_EXERCISE AIM_
If an entry holds a picture, drop the picture but restate the entry word for word.

_SUPPLIED ENTRIES_
---+---

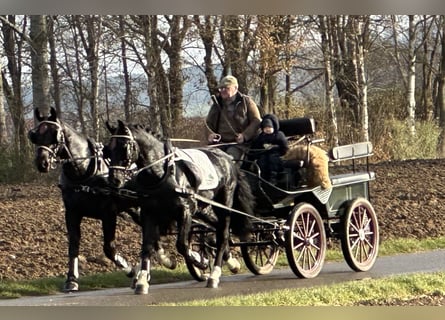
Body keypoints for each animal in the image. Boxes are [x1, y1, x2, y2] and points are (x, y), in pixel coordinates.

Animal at [27, 108, 146, 292]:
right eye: (35, 136)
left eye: (55, 135)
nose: (42, 163)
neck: (84, 174)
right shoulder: (72, 213)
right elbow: (74, 245)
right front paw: (71, 280)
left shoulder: (108, 214)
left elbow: (109, 249)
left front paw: (131, 271)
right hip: (132, 209)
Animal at [105, 120, 255, 296]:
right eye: (107, 150)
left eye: (123, 146)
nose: (114, 180)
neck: (162, 172)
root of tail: (228, 159)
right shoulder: (149, 213)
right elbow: (147, 246)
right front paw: (142, 280)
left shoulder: (185, 211)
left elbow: (182, 245)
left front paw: (201, 262)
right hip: (204, 208)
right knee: (218, 230)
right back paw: (231, 262)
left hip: (224, 204)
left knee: (223, 234)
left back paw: (214, 274)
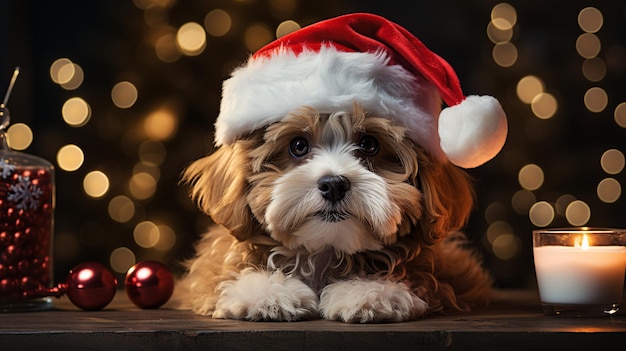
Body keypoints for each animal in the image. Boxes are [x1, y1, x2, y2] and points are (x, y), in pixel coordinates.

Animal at [179, 103, 492, 324]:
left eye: (369, 144)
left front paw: (370, 293)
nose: (333, 184)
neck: (324, 250)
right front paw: (267, 293)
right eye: (298, 145)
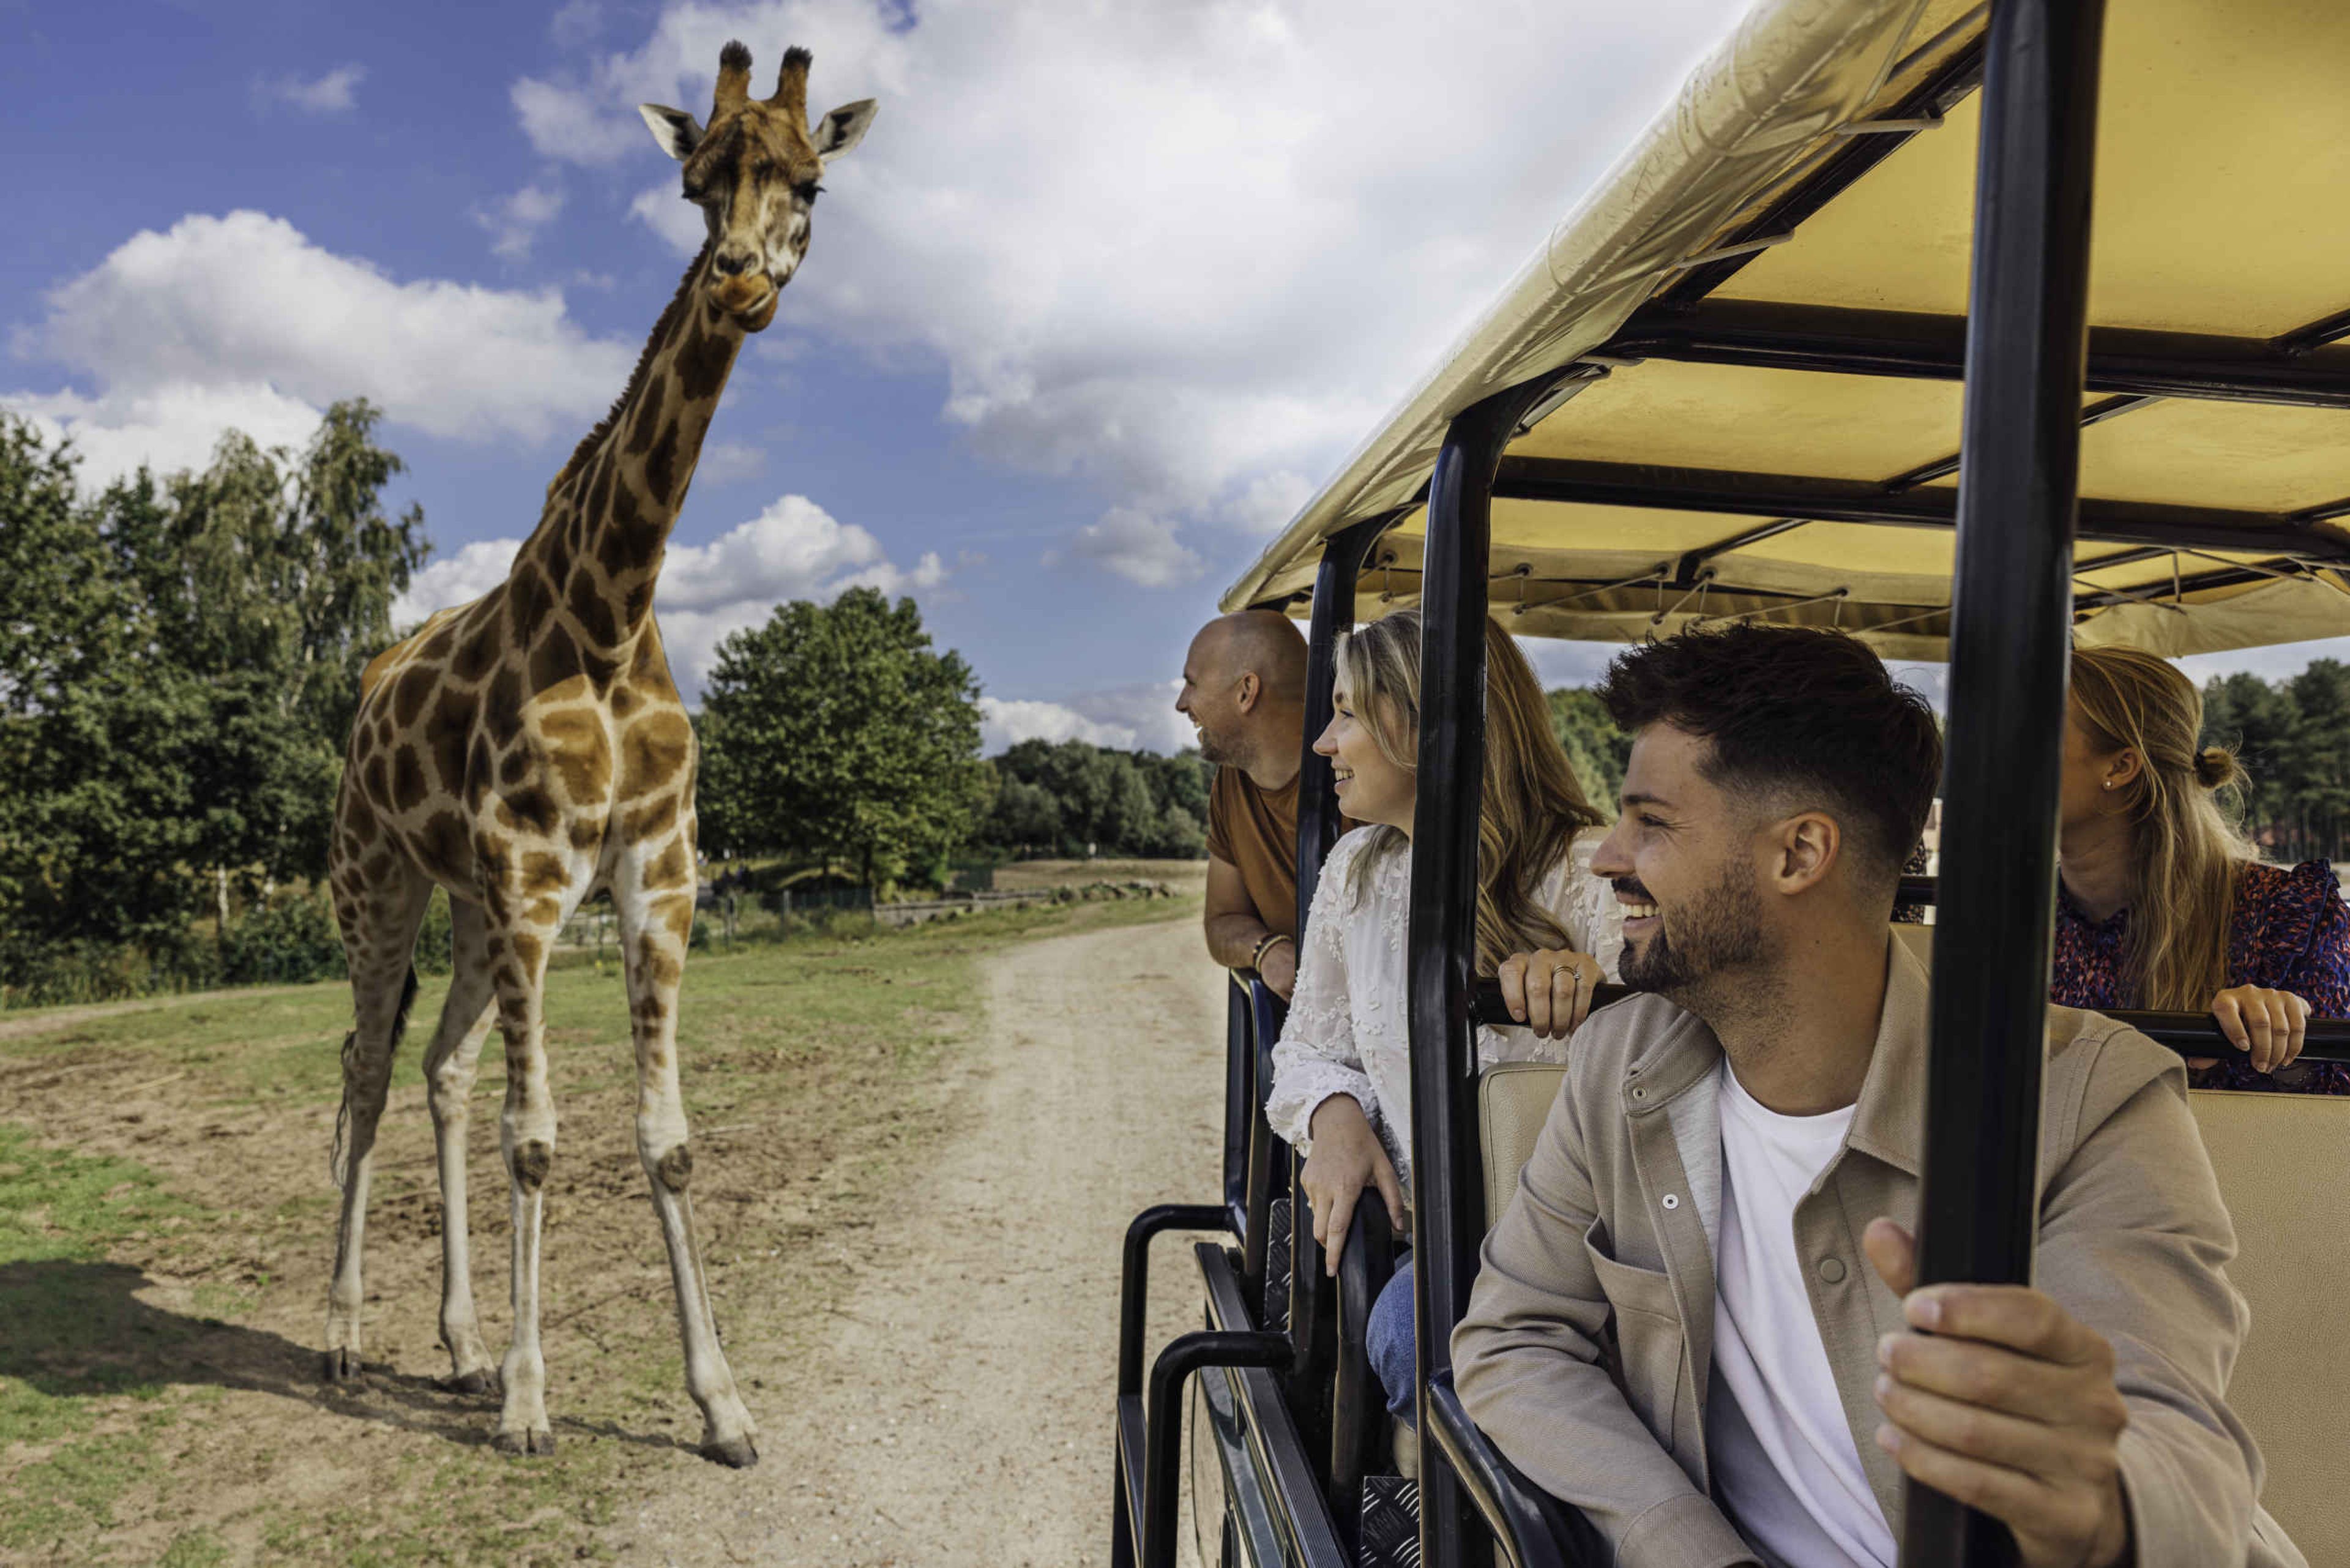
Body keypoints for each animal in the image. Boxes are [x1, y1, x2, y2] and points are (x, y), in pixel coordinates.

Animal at [319, 41, 876, 1465]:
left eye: (810, 184)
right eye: (692, 186)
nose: (738, 277)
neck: (612, 616)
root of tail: (365, 689)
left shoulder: (654, 871)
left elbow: (664, 1140)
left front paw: (722, 1403)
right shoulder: (530, 873)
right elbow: (537, 1140)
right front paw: (530, 1405)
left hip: (467, 912)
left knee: (440, 1069)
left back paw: (457, 1347)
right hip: (380, 882)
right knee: (364, 1070)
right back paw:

---+---

_ANSWER TO THIS TASK_
Body keypoints for each animal in the image. Boxes are [x1, y1, x2, y2] and points are (x, y), in pixel coordinates.

Animal at [27, 108, 146, 292]:
right eye: (35, 136)
left eye: (55, 135)
nose: (42, 163)
neck: (84, 174)
right shoulder: (72, 213)
right elbow: (74, 245)
right front paw: (71, 280)
left shoulder: (108, 214)
left elbow: (109, 249)
left front paw: (131, 271)
right hip: (132, 209)
Animal at [105, 120, 255, 296]:
right eye: (107, 150)
left eye: (123, 146)
nose: (114, 180)
neck: (162, 172)
root of tail: (228, 159)
right shoulder: (149, 213)
right elbow: (147, 246)
right front paw: (142, 280)
left shoulder: (185, 211)
left elbow: (182, 245)
left front paw: (201, 262)
right hip: (204, 208)
right knee: (218, 230)
right back paw: (231, 262)
left hip: (224, 204)
left knee: (223, 234)
left back paw: (214, 274)
Body keypoints for each animal in the image. Boxes are [x1, y1, x2, y2] and points are (x, y), in pixel coordinates.

Animal at [179, 103, 492, 324]:
left eye: (369, 144)
left front paw: (370, 293)
nose: (333, 184)
neck: (324, 250)
right front paw: (267, 293)
right eye: (298, 145)
Body keypoints for each animal in the image. Boxes are [x1, y1, x2, y2] and points are (x, y), in pixel coordinates.

Animal at [319, 41, 876, 1465]:
left eye: (810, 184)
right eye: (692, 186)
nose: (738, 277)
neck: (612, 616)
root of tail: (365, 689)
left shoulder: (654, 871)
left elbow: (664, 1140)
left front paw: (722, 1403)
right shoulder: (530, 873)
right elbow: (537, 1140)
right front paw: (530, 1405)
left hip: (467, 912)
left knee: (440, 1069)
left back paw: (457, 1347)
right hip: (380, 882)
right knee: (364, 1070)
right back paw:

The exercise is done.